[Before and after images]
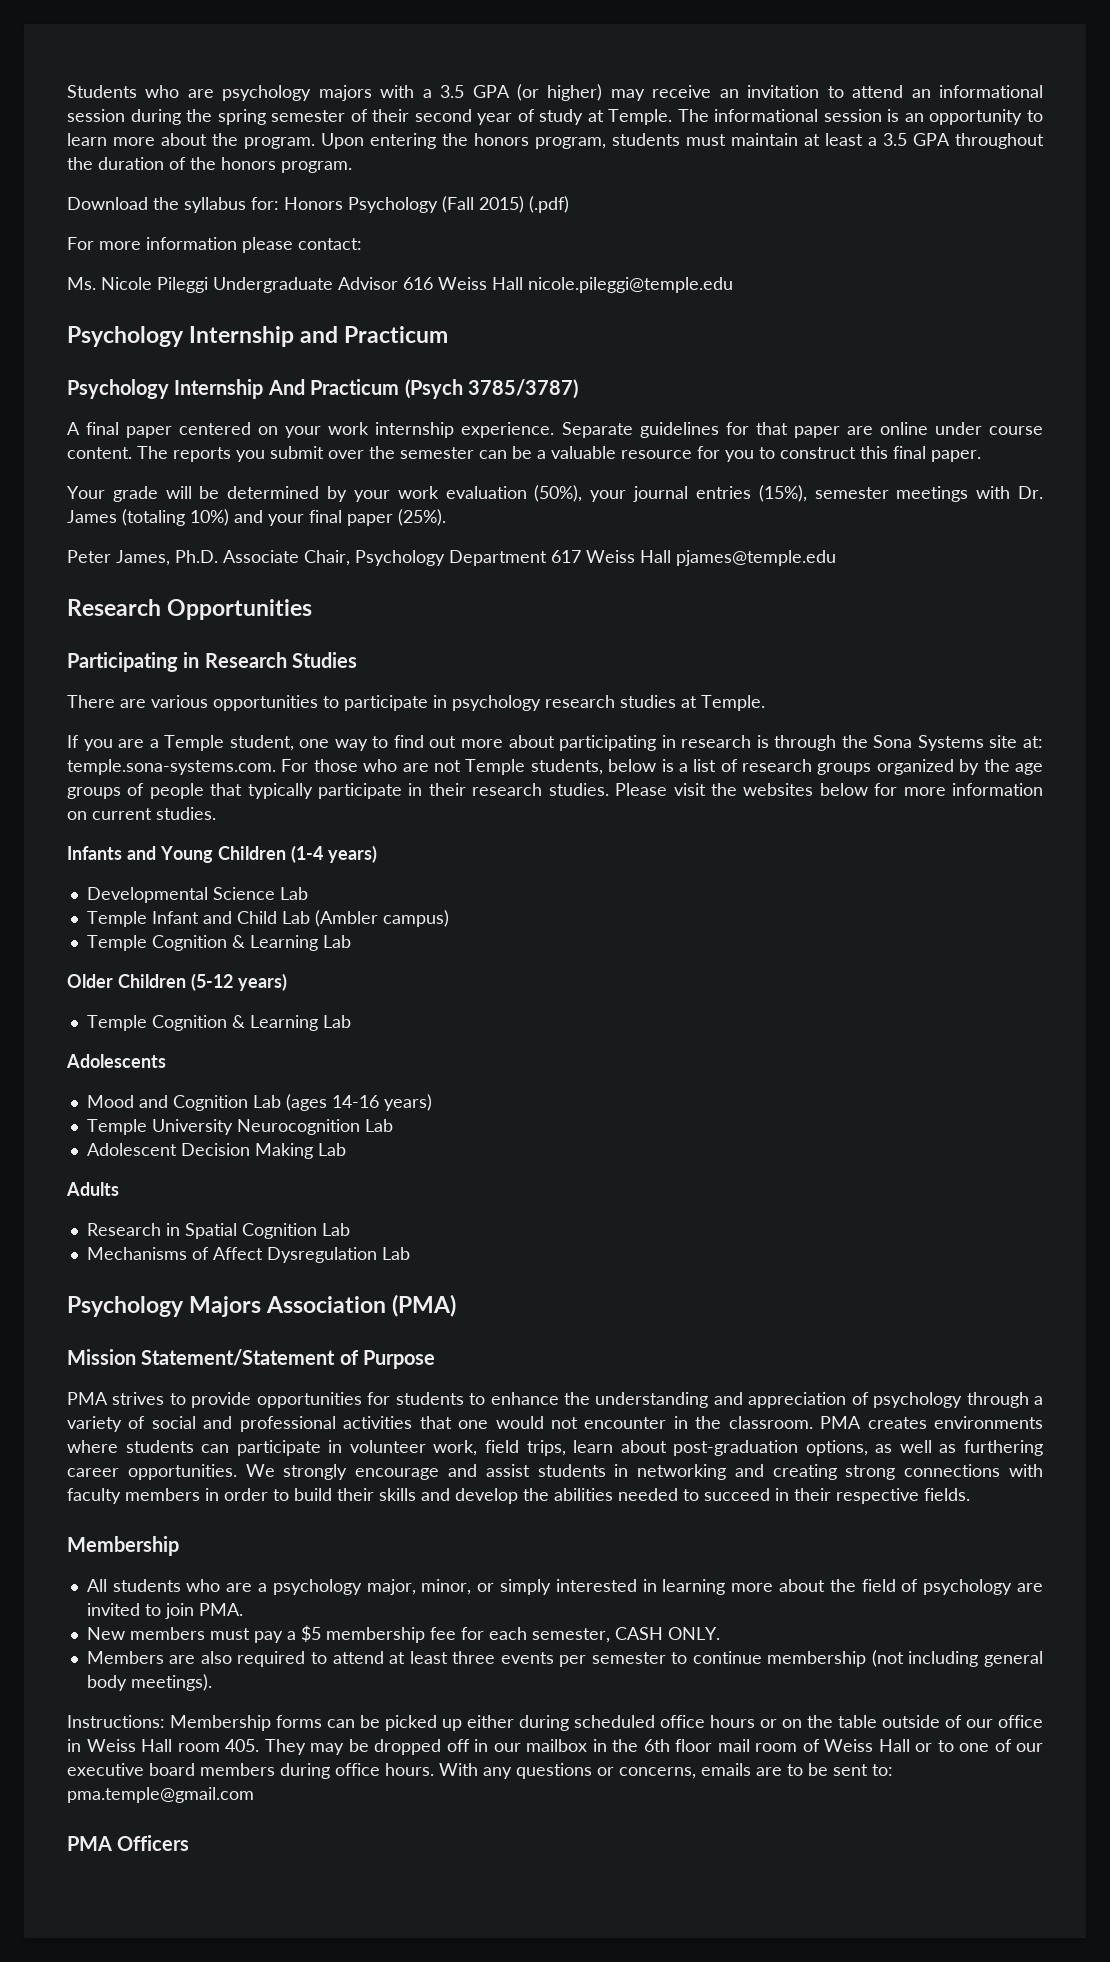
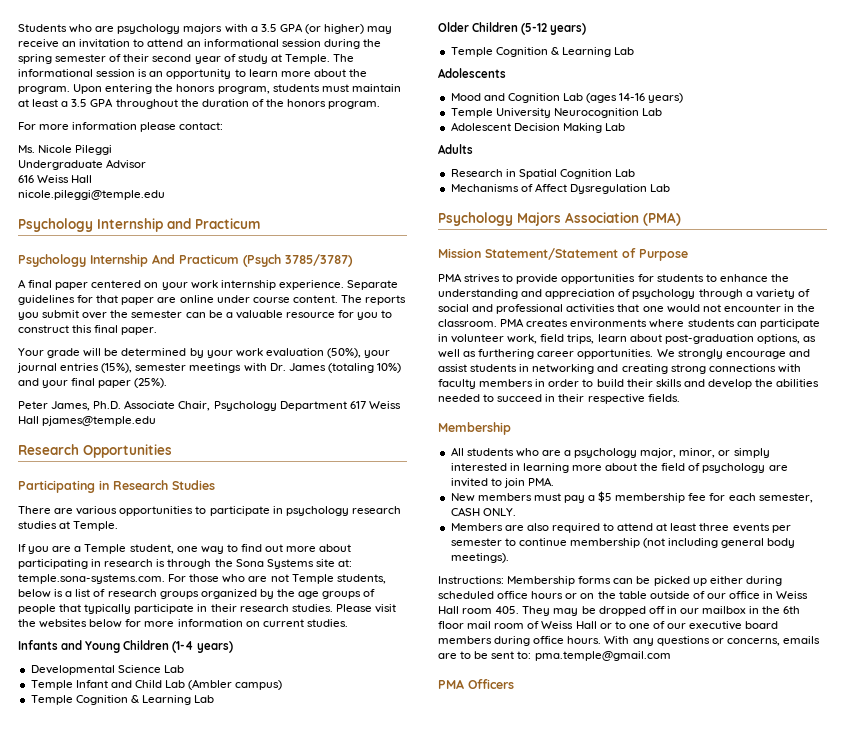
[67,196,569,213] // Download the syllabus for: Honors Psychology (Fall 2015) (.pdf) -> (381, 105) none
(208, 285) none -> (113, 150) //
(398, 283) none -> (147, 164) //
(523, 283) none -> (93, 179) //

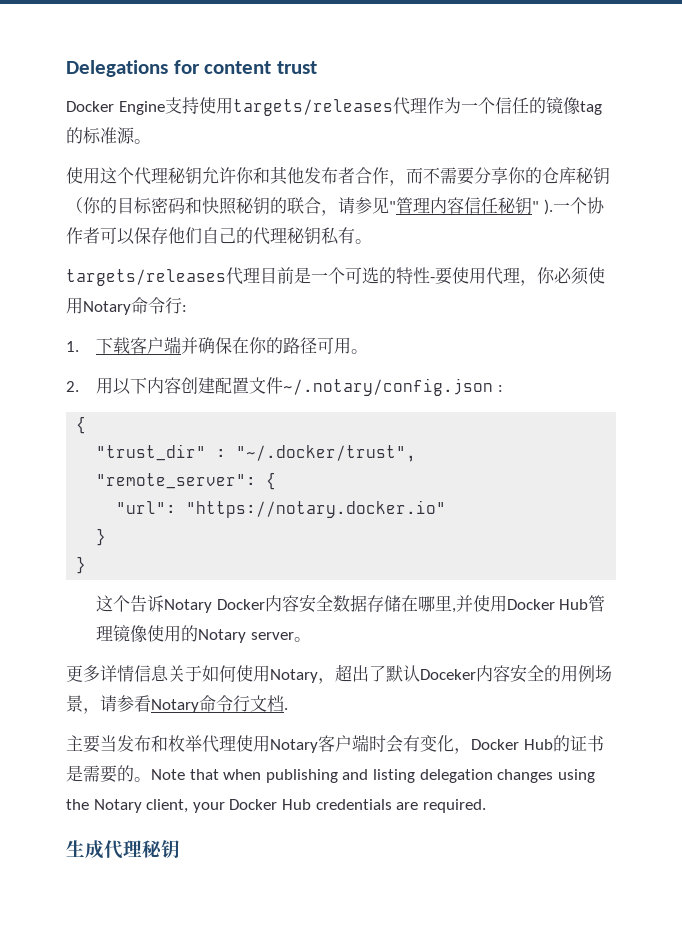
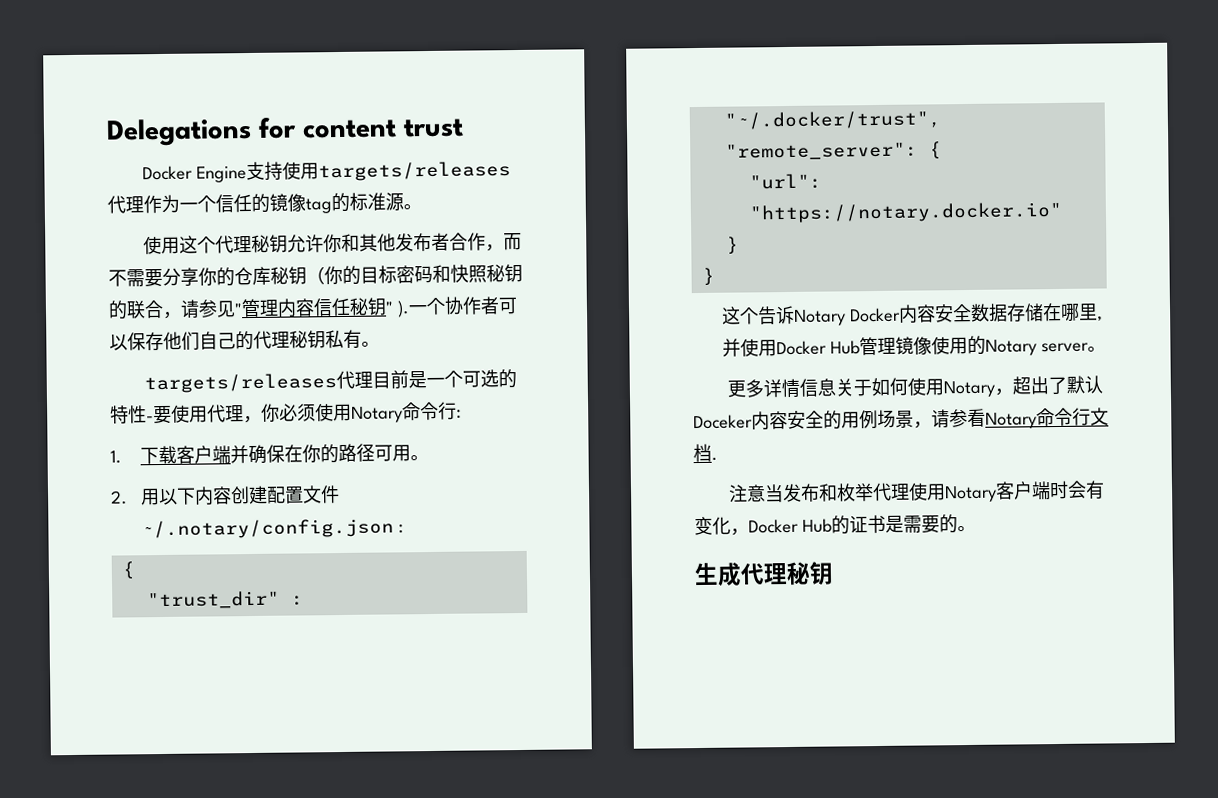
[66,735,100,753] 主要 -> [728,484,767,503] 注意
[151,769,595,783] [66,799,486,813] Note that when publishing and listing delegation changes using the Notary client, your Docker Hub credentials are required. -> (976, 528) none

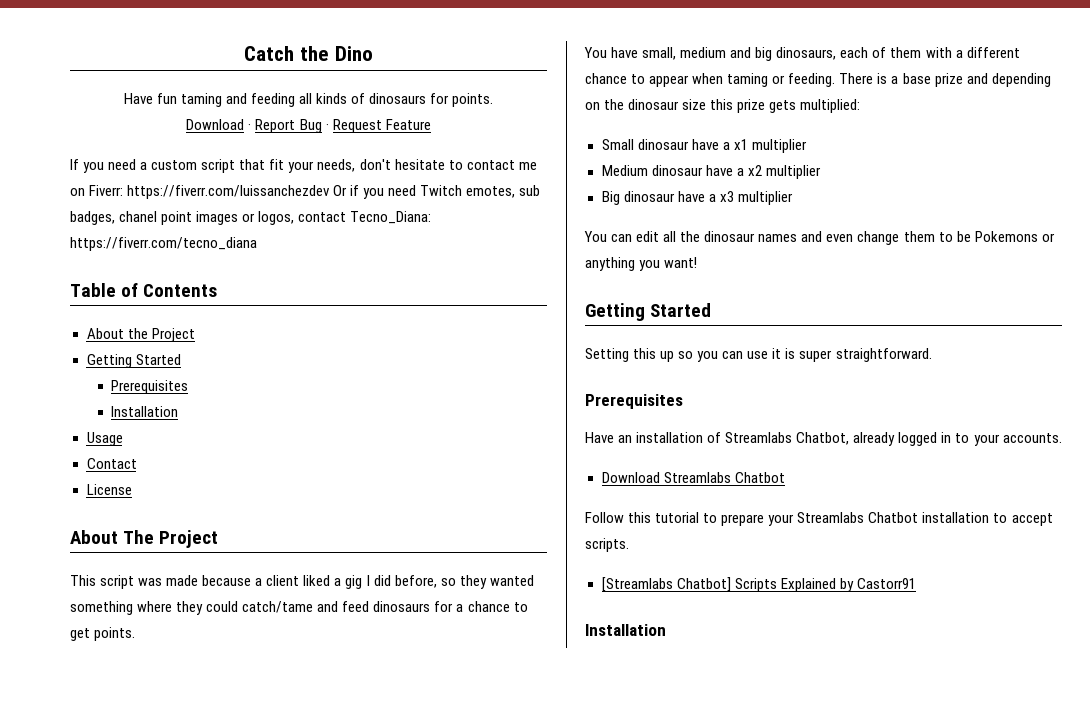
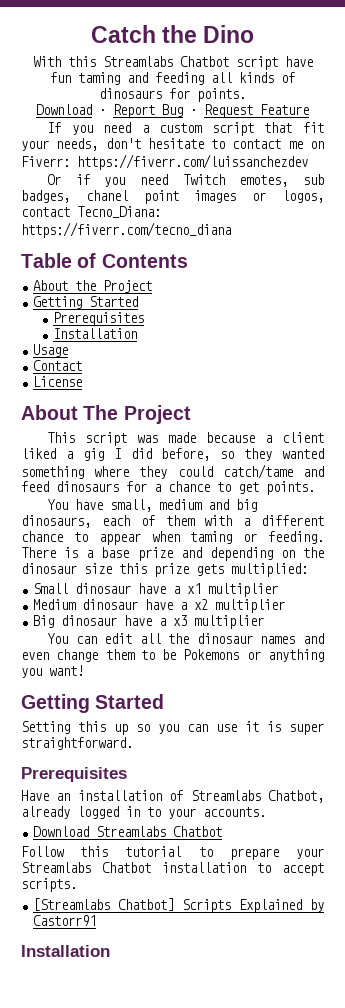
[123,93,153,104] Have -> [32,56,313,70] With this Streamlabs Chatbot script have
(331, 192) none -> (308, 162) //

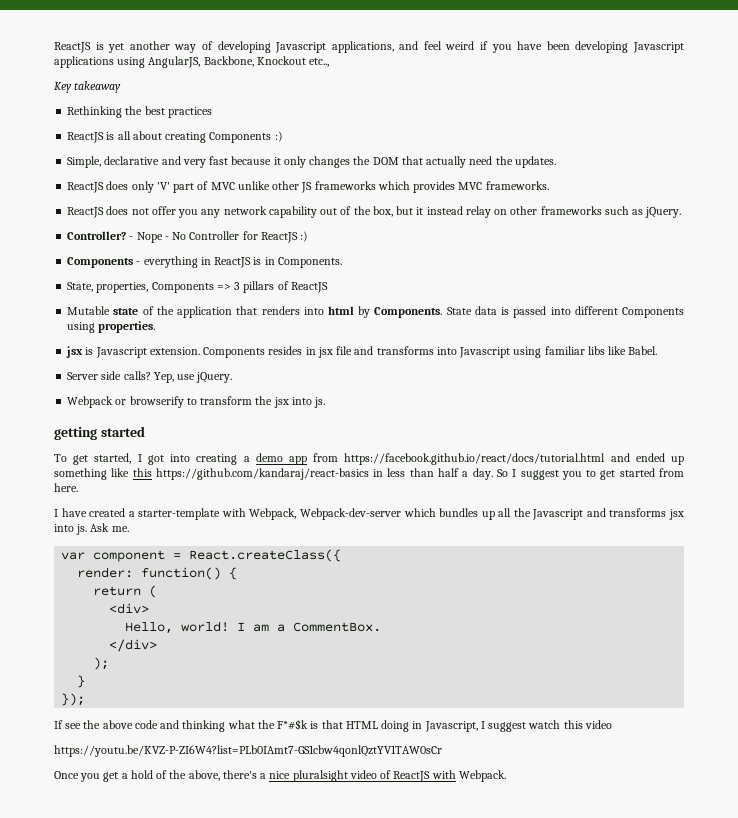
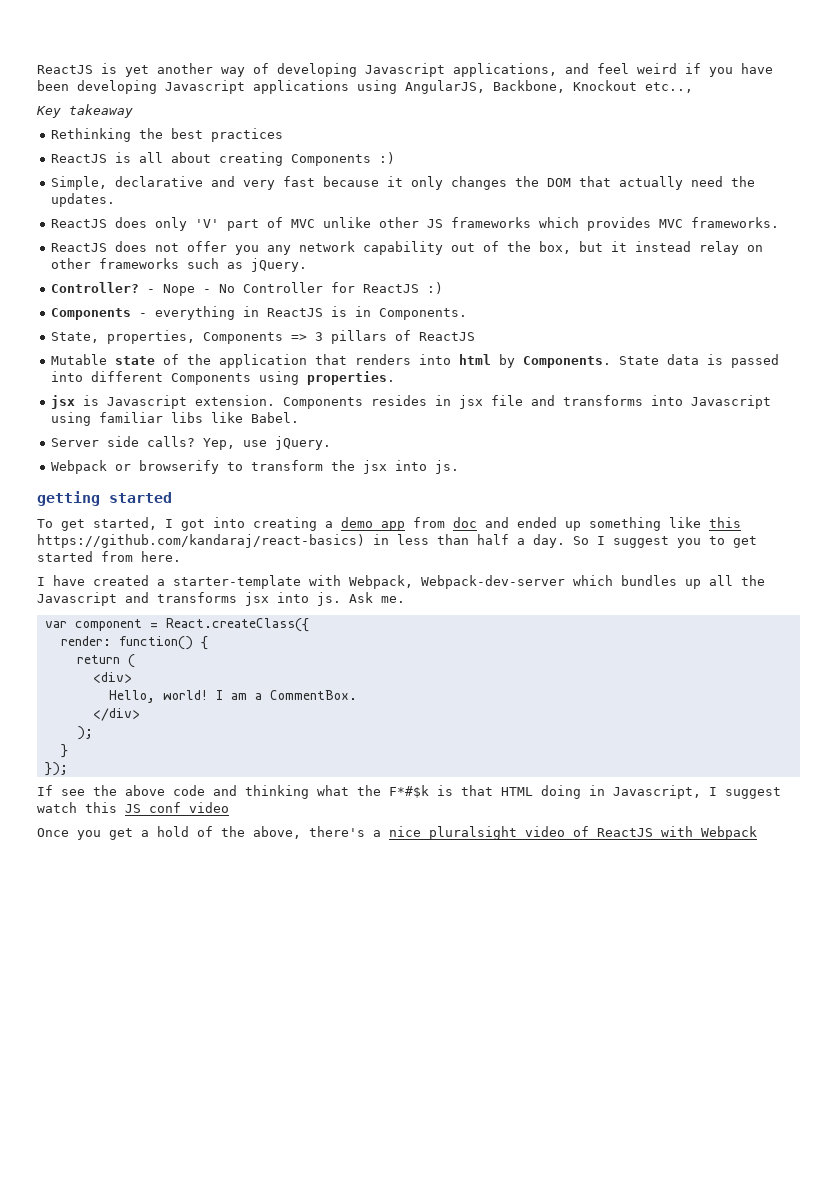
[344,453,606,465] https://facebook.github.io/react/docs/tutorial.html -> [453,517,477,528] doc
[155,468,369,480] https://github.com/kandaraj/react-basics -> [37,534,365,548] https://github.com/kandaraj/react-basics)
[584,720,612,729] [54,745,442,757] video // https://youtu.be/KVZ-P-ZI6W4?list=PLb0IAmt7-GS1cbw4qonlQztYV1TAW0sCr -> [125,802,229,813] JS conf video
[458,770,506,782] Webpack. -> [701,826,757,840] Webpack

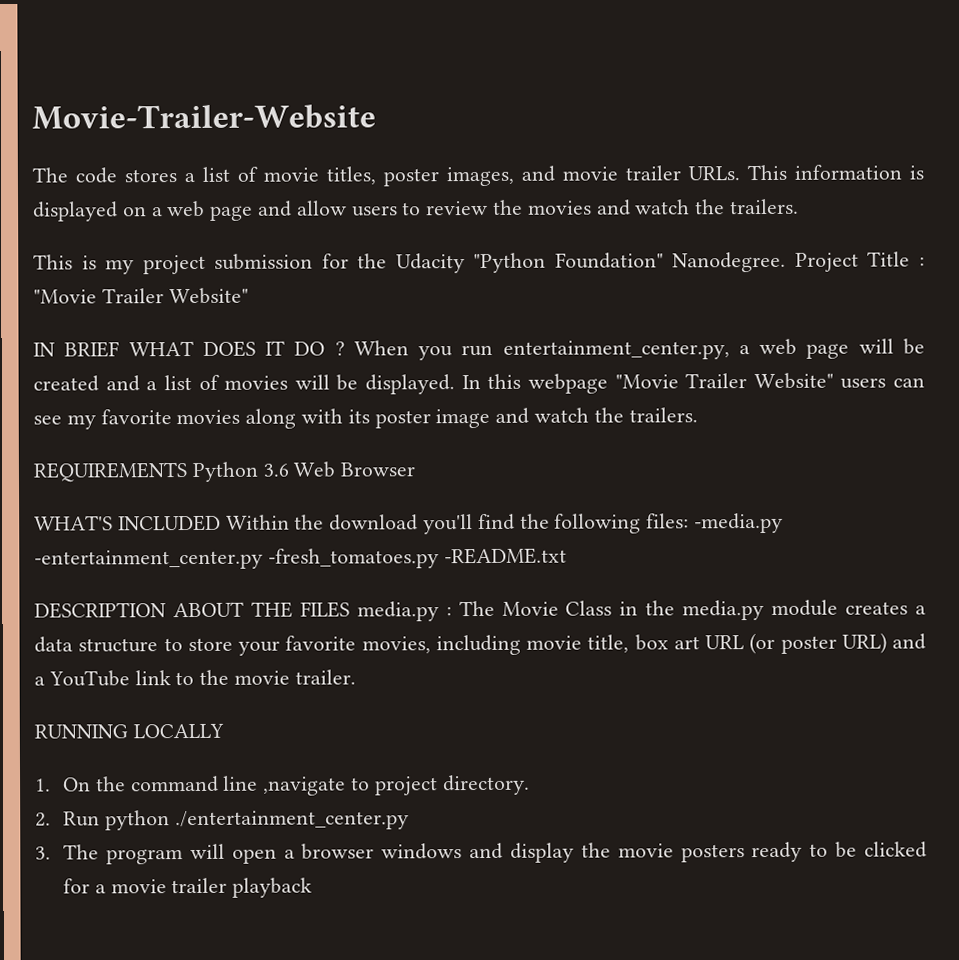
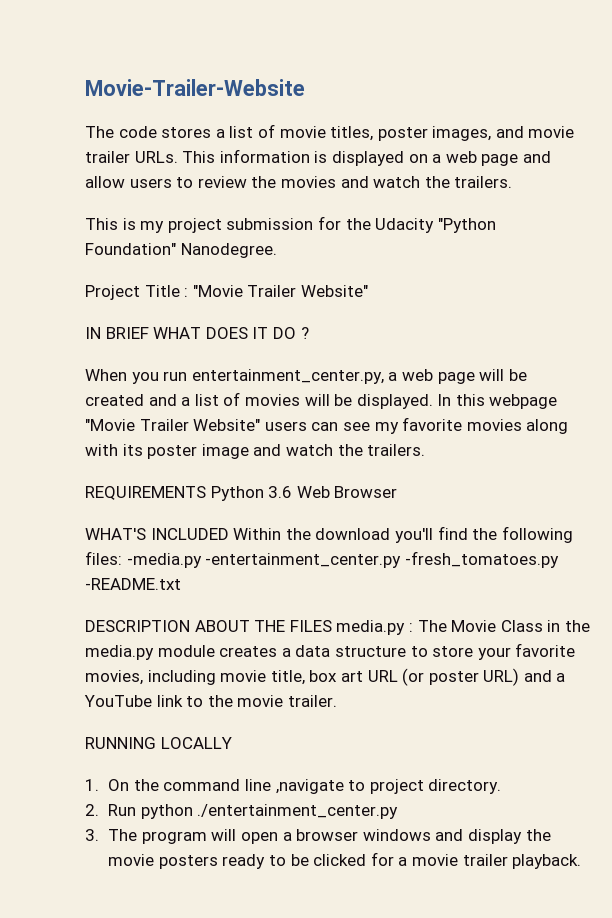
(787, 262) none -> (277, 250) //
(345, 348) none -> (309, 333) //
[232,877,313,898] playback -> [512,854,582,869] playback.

Exercise requirements
Each line of the data above is to be output exactly; the pictures are not to appear.

Answer below
[67,196,569,213] // Download the syllabus for: Honors Psychology (Fall 2015) (.pdf) -> (381, 105) none
(208, 285) none -> (113, 150) //
(398, 283) none -> (147, 164) //
(523, 283) none -> (93, 179) //

[66,735,100,753] 主要 -> [728,484,767,503] 注意
[151,769,595,783] [66,799,486,813] Note that when publishing and listing delegation changes using the Notary client, your Docker Hub credentials are required. -> (976, 528) none

[123,93,153,104] Have -> [32,56,313,70] With this Streamlabs Chatbot script have
(331, 192) none -> (308, 162) //

[344,453,606,465] https://facebook.github.io/react/docs/tutorial.html -> [453,517,477,528] doc
[155,468,369,480] https://github.com/kandaraj/react-basics -> [37,534,365,548] https://github.com/kandaraj/react-basics)
[584,720,612,729] [54,745,442,757] video // https://youtu.be/KVZ-P-ZI6W4?list=PLb0IAmt7-GS1cbw4qonlQztYV1TAW0sCr -> [125,802,229,813] JS conf video
[458,770,506,782] Webpack. -> [701,826,757,840] Webpack

(787, 262) none -> (277, 250) //
(345, 348) none -> (309, 333) //
[232,877,313,898] playback -> [512,854,582,869] playback.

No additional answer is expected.